Another Blast of Hot Air

That remarkable thinker Theodore Zeldin (1994) says an opportunity is wasted every time a meeting has taken place and nothing has happened. If so, most of us spend a depressingly high percentage of our lives on fruitless chatter. 

This is often no accident, since many meetings are not intended to achieve anything, having been proposed for sundry selfish reasons. A common one, which also begets much market research, is the desire of an individual or individuals to avoid being responsible for a decision. This is often wise, since whilst it is perfectly possible that someone may be fired for getting something wrong, few firms are so callous or determined as to get rid of a whole group because of something for which no one person can be blamed. 

Some meetings have objectives so ludicrous it is inconceivable that can be achieved. Thus, about four years ago a client assembled about 16 people from all over the world in London to discuss nothing less than the complete restructuring benefits and services his vast organization offered to its millions of customers. How he imagined the very basis of his firm's businesses could be transformed for the better by eight hours' jabbering around a conference table i did not understand. i spent most of the day trying to calculate the cost in air fares and fees of those present - who included, apart from the company's representatives and those of their agencies, some astoundingly expensive management consultants from the United States and Europe. 

 Many meetings revolve around presentations, but few receive the rapt attention they deserve. A few years ago a friend, Roger Millington, entered the wrong conference room at a big agency. He thought he was talking to an audience of people selling ladies' underwear, whereas they were from Goodyear Tyres. He swears he was a good 10 minutes into his spiel before anyone noticed everything he was saying was hilariously irrelevant. 

When I first became a creative director many years ago I soon learnt meetings were an even greater theft of time than procrastination and never attended unless forced to, merely sending in advance my written views on the subject in question, offering to turn up and discuss them if asked. I don't recall this ever happening, which probably says more than I would like about the poor quality of my thinking. In Up the Organization, Robert Townsend, who made Avis successful, suggests all meetings be held standing up so people will not dawdle. 

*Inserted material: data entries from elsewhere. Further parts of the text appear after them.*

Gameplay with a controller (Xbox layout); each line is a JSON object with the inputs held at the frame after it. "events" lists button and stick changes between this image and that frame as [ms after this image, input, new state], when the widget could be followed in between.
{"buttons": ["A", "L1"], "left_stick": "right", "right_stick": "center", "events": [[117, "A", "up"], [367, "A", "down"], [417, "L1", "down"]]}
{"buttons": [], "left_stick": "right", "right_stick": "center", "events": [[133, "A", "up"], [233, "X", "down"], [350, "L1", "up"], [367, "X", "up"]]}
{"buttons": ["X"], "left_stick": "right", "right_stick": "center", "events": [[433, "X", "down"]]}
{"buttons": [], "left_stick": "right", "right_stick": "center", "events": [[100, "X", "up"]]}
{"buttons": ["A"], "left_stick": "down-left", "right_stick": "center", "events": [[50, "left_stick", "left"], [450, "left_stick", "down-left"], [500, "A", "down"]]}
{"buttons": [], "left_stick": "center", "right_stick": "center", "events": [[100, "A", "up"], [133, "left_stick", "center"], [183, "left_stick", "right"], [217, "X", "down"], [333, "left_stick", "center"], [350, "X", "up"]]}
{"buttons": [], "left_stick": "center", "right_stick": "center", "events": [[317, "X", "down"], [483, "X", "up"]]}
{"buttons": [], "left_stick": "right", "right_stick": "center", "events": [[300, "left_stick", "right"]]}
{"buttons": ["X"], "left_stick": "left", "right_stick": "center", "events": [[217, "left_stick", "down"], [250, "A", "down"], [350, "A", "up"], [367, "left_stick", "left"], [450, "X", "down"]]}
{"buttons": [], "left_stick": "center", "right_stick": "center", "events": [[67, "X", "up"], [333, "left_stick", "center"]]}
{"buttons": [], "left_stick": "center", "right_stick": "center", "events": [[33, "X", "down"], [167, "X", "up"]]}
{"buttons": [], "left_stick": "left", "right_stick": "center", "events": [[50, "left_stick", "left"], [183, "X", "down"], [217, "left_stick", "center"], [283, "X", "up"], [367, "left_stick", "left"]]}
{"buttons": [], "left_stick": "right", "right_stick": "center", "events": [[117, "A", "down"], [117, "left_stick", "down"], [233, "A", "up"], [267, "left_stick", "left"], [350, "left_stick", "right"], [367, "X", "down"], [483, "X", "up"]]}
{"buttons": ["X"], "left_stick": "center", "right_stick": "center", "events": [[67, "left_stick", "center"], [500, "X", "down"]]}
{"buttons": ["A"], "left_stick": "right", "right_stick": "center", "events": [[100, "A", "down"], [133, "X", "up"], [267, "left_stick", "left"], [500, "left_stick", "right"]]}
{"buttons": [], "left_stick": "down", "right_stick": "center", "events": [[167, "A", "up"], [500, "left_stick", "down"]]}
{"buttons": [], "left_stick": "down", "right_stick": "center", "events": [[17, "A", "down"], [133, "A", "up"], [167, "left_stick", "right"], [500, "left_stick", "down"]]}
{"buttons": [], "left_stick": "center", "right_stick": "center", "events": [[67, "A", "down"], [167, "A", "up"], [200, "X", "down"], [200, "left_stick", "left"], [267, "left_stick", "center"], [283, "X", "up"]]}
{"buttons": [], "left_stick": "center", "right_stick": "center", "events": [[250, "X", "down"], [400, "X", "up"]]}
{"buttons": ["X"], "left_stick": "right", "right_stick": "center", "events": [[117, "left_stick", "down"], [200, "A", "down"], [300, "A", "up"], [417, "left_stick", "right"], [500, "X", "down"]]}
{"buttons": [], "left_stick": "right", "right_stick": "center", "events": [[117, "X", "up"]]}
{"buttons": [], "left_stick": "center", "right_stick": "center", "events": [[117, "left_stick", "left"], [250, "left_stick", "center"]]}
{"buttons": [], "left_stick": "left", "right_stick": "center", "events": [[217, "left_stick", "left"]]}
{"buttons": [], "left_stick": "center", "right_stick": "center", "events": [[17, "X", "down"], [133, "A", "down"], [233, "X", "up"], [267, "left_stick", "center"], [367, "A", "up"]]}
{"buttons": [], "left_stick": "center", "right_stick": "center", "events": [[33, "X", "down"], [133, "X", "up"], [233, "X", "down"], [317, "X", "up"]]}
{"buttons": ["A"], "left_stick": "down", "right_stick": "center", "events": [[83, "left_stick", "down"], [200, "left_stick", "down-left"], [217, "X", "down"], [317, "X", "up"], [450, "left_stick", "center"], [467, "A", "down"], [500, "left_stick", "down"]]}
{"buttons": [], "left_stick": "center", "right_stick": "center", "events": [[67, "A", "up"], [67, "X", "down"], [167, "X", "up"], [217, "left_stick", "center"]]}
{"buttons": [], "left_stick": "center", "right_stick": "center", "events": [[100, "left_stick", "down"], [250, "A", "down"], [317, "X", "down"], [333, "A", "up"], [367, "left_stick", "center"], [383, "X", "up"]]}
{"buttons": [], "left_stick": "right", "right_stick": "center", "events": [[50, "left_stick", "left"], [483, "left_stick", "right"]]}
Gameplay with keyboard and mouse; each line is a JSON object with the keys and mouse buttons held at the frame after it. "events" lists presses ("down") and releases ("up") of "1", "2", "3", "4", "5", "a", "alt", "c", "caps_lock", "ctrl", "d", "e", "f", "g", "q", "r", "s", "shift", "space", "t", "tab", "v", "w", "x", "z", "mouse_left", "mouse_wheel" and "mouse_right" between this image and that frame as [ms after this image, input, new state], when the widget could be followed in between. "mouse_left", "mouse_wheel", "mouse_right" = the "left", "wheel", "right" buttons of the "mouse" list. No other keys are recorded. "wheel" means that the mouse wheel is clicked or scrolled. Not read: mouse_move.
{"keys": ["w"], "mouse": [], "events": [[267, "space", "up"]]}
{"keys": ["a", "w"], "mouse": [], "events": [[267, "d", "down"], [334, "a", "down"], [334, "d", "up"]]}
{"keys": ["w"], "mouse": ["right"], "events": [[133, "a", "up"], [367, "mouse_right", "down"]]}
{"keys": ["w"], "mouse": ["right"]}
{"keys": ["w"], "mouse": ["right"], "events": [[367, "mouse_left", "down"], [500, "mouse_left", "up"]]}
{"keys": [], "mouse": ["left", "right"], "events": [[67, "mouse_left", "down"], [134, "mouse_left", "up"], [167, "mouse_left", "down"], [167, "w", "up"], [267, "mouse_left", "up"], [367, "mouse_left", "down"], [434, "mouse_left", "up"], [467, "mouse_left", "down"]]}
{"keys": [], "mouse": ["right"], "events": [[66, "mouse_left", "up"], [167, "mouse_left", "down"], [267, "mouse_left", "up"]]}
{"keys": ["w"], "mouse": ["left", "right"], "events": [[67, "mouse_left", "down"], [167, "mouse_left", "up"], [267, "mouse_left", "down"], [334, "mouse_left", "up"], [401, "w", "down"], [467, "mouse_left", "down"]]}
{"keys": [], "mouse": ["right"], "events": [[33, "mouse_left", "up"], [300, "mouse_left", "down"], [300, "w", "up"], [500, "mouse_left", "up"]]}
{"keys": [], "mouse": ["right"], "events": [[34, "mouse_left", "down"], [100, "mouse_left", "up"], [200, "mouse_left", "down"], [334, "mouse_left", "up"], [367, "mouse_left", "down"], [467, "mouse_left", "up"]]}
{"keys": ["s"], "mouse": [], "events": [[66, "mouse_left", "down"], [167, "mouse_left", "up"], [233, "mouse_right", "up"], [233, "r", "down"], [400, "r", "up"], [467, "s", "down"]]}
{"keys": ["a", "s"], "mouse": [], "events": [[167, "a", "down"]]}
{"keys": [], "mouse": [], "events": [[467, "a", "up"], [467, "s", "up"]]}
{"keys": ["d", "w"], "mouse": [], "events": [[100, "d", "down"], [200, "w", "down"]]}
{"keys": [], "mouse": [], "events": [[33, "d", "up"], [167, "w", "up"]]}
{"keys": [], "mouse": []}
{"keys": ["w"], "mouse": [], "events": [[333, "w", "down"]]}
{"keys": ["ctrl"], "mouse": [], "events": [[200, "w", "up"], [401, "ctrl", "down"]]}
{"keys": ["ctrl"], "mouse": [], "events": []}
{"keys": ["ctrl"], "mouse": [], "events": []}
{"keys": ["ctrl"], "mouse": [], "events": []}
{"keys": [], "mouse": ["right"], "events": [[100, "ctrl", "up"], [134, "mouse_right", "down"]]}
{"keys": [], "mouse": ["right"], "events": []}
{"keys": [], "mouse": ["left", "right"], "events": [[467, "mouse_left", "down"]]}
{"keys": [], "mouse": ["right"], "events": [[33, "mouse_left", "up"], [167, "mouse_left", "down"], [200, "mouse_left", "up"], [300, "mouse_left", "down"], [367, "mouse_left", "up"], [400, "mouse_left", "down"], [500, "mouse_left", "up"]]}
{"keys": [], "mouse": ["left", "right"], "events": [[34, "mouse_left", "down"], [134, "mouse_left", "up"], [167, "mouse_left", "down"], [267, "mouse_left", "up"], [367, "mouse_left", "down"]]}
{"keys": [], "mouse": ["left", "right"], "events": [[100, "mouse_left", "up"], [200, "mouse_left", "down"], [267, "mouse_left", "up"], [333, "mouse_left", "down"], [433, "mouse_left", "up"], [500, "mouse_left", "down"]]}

But Zeldin is right. The greatest curse of meetings is that most produce nothing. Either there is no conclusion save that another meeting should take place or, if it is decided what should be done, it is not made clear by whom; and even if that essential point is established, it is rarely made clear by when it must be done. 

If what I have written reflects your own experience, I am not at all surprised. But if your organization does not suffer from these vices, it either already is or soon will be amazingly successful. But dont get complacent. Given enough meetings, it won't stay that way long.